As President Barack Obama and congressional Democrats have learned this month, an antigovernment, pro-militia mentality is alive and well in the United States. On Monday, a guy named Ernest Hancock staged a videotaped interview with a man carrying a semiautomatic rifle slung over his shoulder outside the venue where the president spoke to the Veterans of Foreign Wars in Phoenix.

Hancock freely admitted that the interview he conducted — it was posted on YouTube — of a rifle-toting man named “Chris” was a publicity stunt to demonstrate that people can lawfully carry guns. Hancock himself packed a 9-millimeter Beretta on his hip. But Hancock is not just another ardent Second Amendment supporter. An online radio show host and publisher of a website called freedomsphoenix.com, he has been a vocal supporter of Arizona’s Viper Militia – a paramilitary group that stockpiled weapons and bomb-making equipment in the 1990s.

A grand jury indicted 10 men and two women in 1996 on weapons and conspiracy charges after an undercover state officer infiltrated the Viper Militia. Among those arrested was Dean Pleasant, who had run for the Arizona Senate on the Libertarian Party ticket. Police confiscated more than 400 pounds of ammonium nitrate and other bomb-making components in one of three homes they raided in Phoenix. They seized dozens of shotguns, rifle and other weapons, as well as home videos, including one that purportedly showed members casing Phoenix buildings as potential targets. Eleven of the 12 defendants, including Pleasant, entered guilty pleas or were convicted at trial and received prison sentences of up to nine years.

Hancock — who has run unsuccessfully several times for state and federal offices in Arizona as a Libertarian — knew the militia members and was their enthusiastic defender.  “They just like their guns,” he told one interviewer. “And in Arizona, gosh darn it, that’s normal.” Hancock even helped run a website created by friends and supporters of the defendants called the Viper Reserves. Its aim was to raise money for the defense of the militia’s members.

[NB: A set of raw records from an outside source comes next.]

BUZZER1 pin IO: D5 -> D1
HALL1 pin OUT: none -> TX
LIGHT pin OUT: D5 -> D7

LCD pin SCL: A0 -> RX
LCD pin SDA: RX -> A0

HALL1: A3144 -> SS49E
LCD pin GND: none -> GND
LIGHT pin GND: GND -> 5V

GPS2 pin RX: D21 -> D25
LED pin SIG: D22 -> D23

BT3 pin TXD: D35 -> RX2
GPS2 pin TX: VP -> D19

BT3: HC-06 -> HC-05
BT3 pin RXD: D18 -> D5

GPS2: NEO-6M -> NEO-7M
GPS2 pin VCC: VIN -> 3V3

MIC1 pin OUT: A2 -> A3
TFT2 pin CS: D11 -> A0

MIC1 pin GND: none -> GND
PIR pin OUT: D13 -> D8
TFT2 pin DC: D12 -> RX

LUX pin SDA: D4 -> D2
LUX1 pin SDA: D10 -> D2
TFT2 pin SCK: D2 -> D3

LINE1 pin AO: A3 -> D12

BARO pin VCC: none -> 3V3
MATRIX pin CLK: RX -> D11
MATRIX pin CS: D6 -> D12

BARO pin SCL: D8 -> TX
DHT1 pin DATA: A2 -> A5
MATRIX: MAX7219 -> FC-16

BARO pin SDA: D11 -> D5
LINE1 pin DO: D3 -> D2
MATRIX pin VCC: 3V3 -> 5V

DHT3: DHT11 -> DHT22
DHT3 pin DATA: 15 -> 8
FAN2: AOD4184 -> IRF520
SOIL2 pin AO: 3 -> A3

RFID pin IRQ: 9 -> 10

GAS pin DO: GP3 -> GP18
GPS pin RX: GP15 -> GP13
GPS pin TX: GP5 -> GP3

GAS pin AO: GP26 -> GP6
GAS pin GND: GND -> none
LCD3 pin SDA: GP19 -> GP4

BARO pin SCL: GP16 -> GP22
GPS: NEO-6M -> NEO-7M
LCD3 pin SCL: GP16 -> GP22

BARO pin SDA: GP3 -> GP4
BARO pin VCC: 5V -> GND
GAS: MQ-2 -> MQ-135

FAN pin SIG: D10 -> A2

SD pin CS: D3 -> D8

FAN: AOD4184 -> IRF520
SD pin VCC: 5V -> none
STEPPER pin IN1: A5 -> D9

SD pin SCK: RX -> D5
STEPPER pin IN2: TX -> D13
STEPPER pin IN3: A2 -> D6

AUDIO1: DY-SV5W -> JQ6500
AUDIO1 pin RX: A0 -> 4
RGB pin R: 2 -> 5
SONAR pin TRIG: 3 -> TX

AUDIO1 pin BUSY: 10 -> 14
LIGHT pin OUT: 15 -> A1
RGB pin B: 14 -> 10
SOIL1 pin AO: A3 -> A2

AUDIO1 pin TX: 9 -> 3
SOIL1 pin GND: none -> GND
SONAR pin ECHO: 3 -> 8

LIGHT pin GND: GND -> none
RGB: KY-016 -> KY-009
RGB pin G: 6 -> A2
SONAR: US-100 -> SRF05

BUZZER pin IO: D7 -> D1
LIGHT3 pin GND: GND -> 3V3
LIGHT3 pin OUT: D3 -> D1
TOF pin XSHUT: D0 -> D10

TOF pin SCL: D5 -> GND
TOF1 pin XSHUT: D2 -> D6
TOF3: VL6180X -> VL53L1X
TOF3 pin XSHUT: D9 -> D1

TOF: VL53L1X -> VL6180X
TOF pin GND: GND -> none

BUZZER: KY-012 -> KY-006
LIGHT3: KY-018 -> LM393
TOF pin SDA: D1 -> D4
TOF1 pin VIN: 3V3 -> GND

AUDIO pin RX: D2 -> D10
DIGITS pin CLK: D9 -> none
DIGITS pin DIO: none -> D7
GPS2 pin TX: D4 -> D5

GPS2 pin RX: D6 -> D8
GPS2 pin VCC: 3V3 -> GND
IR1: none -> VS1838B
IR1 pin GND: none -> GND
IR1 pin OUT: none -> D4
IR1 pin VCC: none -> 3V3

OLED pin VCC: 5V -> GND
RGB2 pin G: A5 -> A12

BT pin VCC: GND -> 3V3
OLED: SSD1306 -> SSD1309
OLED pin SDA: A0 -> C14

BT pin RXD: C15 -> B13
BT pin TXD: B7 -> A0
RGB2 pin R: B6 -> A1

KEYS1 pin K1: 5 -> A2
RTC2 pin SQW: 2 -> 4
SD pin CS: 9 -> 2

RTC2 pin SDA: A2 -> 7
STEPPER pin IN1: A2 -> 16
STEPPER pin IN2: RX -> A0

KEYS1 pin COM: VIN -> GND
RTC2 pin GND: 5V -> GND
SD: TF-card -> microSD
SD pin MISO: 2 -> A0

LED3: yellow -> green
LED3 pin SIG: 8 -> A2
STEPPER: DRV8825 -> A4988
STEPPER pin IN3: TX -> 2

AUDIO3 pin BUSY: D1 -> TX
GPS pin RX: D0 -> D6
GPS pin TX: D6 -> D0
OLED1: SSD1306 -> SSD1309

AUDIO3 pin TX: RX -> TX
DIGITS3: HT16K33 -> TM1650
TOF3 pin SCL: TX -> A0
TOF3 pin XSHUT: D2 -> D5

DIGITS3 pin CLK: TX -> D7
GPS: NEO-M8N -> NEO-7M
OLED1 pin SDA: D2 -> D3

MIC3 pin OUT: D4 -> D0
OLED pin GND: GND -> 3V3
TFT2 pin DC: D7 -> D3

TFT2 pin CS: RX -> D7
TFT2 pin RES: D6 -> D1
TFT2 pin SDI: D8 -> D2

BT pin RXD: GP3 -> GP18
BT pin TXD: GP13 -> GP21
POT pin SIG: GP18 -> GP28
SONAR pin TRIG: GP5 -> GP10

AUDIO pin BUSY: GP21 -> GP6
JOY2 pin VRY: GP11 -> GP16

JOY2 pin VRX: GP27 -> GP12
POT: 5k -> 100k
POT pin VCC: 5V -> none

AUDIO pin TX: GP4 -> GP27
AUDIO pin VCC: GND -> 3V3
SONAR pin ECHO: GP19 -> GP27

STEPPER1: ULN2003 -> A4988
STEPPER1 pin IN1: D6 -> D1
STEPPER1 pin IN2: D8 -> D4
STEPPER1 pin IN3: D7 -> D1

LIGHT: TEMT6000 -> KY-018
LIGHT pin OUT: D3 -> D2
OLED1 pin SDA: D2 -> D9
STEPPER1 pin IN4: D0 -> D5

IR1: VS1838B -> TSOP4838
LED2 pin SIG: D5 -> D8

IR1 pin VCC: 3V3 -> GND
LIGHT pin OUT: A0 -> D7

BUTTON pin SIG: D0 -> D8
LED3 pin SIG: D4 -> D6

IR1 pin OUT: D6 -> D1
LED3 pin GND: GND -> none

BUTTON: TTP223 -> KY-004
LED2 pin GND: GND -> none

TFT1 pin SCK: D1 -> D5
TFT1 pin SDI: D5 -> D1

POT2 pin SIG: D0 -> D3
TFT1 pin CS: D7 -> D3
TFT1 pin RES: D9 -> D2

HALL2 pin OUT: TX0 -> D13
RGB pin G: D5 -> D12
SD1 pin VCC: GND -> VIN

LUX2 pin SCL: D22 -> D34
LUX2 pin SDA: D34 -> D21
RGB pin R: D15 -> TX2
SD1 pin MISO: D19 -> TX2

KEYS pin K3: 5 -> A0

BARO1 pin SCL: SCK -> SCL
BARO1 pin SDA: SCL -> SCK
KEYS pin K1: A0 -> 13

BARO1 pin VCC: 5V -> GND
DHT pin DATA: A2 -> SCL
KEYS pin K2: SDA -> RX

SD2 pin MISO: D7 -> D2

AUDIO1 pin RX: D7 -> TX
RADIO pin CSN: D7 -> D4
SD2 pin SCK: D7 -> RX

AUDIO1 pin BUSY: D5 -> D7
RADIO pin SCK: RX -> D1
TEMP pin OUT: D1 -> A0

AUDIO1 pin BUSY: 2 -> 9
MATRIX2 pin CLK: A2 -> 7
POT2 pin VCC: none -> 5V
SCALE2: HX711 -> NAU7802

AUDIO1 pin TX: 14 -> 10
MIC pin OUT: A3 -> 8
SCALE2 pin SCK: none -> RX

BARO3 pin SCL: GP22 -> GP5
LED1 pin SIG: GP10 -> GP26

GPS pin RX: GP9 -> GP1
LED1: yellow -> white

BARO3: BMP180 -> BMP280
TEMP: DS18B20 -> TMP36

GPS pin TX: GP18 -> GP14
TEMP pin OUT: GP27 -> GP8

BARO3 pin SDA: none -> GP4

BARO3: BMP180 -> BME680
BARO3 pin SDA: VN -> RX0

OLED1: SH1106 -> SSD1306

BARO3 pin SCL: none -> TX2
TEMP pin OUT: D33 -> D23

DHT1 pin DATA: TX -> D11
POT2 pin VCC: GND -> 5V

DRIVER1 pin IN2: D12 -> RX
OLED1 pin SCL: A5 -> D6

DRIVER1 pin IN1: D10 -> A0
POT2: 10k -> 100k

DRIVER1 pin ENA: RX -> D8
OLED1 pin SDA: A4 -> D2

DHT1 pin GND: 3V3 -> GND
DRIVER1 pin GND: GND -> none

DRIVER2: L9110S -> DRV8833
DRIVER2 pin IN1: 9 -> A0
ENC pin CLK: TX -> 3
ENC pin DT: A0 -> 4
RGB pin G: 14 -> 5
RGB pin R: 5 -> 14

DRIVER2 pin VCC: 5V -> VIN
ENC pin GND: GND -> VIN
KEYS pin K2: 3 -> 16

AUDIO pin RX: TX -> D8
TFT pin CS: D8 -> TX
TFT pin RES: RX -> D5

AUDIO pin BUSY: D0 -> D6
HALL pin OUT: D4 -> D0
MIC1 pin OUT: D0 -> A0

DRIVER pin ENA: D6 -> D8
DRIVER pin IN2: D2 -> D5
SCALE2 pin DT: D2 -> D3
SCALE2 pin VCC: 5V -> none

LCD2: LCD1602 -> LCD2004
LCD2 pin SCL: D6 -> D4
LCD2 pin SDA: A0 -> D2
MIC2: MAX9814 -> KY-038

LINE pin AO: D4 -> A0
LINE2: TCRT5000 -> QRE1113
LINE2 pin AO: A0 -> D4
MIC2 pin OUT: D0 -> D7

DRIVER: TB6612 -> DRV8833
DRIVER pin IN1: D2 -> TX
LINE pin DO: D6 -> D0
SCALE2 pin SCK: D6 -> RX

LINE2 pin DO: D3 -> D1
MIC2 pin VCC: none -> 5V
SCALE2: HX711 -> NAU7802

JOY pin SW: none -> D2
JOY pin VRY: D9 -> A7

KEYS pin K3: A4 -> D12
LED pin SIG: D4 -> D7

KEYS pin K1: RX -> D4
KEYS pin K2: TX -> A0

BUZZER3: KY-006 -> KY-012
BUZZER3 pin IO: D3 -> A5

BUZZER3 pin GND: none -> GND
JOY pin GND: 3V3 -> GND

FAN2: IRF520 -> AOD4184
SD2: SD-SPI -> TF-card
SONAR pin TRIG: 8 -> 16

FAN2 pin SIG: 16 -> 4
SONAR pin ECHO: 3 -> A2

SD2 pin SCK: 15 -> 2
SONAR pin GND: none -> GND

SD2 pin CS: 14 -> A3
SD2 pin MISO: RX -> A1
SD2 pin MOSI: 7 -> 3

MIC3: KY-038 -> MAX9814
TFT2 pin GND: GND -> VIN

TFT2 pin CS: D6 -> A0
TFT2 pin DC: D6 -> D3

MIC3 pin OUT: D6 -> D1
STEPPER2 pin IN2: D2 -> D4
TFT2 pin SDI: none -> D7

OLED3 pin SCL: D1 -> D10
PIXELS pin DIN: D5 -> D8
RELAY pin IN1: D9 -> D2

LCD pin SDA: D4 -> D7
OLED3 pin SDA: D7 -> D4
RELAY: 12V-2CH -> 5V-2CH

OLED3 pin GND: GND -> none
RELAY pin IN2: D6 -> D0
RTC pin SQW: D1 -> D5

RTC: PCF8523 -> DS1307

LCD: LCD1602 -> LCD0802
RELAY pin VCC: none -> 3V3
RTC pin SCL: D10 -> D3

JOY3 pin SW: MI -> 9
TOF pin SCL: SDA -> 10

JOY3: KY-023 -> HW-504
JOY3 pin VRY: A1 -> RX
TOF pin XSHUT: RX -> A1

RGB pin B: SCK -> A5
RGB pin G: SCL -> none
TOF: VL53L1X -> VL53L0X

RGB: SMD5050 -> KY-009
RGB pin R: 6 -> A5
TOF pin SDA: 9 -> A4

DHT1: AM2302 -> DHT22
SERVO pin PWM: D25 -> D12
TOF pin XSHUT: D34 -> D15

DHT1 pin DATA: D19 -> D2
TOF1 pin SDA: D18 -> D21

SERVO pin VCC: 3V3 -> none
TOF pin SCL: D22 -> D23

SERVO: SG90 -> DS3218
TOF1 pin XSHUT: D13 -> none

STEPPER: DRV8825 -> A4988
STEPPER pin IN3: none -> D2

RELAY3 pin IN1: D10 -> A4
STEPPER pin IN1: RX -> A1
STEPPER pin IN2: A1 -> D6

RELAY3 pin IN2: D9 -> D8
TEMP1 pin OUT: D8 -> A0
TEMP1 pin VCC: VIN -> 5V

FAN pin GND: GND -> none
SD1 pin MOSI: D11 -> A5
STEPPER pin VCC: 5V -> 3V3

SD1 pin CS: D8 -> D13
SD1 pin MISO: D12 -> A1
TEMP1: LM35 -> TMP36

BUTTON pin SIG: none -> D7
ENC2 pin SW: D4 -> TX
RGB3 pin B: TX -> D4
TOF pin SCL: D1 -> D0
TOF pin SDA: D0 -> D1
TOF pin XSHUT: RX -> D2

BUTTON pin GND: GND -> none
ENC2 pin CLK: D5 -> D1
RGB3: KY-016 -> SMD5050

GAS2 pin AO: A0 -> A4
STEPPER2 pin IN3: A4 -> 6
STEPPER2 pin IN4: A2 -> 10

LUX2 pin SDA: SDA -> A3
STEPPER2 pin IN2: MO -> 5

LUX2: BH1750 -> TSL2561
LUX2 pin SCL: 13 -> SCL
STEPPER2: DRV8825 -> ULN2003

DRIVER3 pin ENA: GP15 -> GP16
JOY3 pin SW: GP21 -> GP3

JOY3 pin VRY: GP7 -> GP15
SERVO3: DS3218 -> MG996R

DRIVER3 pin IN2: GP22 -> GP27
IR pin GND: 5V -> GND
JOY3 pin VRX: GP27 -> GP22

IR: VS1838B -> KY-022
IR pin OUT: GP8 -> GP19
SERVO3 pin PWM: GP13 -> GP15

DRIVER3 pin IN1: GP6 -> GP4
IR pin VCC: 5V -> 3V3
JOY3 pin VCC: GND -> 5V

In a video that Hancock posted in May, he said, “There is a revolution coming. Hopefully, we can keep it peaceful and between the ears. But there is going to be great change. There is going to be a great upheaval.”

His faux interview with his rifle-carrying friend on Monday came six days after a man named William Kostric stood outside a town hall meeting on health care that Obama hosted in New Hampshire with a gun holstered at his side. Kostric — who used to live in Scottsdale, Ariz. — lists white supremacist Randy Weaver as one of his heroes on his MySpace page. Weaver was involved in a standoff with federal agents in Ruby Ridge, Idaho, that ended with Weaver’s wife and young son being shot dead. It is one of the watershed events cited by devotees of the so-called Patriot Movement.

On his website,  Kostric features rambling screeds about the FDA, the police and Realtors. The FDA, he complains, “constantly lies about Cancer Salves [which some really have cured cancer with]... I simply want to NOT have to mutilate my body if I choose.” He also grouses, “Judges in small downs [sic] do not have to KNOW the laws and can run our life based on their opionion [sic] …”

Kostric’s website makes no mention of Oklahoma City bomber Timothy McVeigh. But the T-shirt he wore outside Obama’s town hall appearance in New Hampshire read on the back: “The tree of liberty must be refreshed from time to time with the blood of patriots and tyrants.” That’s a quote from a letter that Thomas Jefferson wrote in 1787. It’s also the same passage that was on the back of McVeigh’s T-shirt when he was arrested.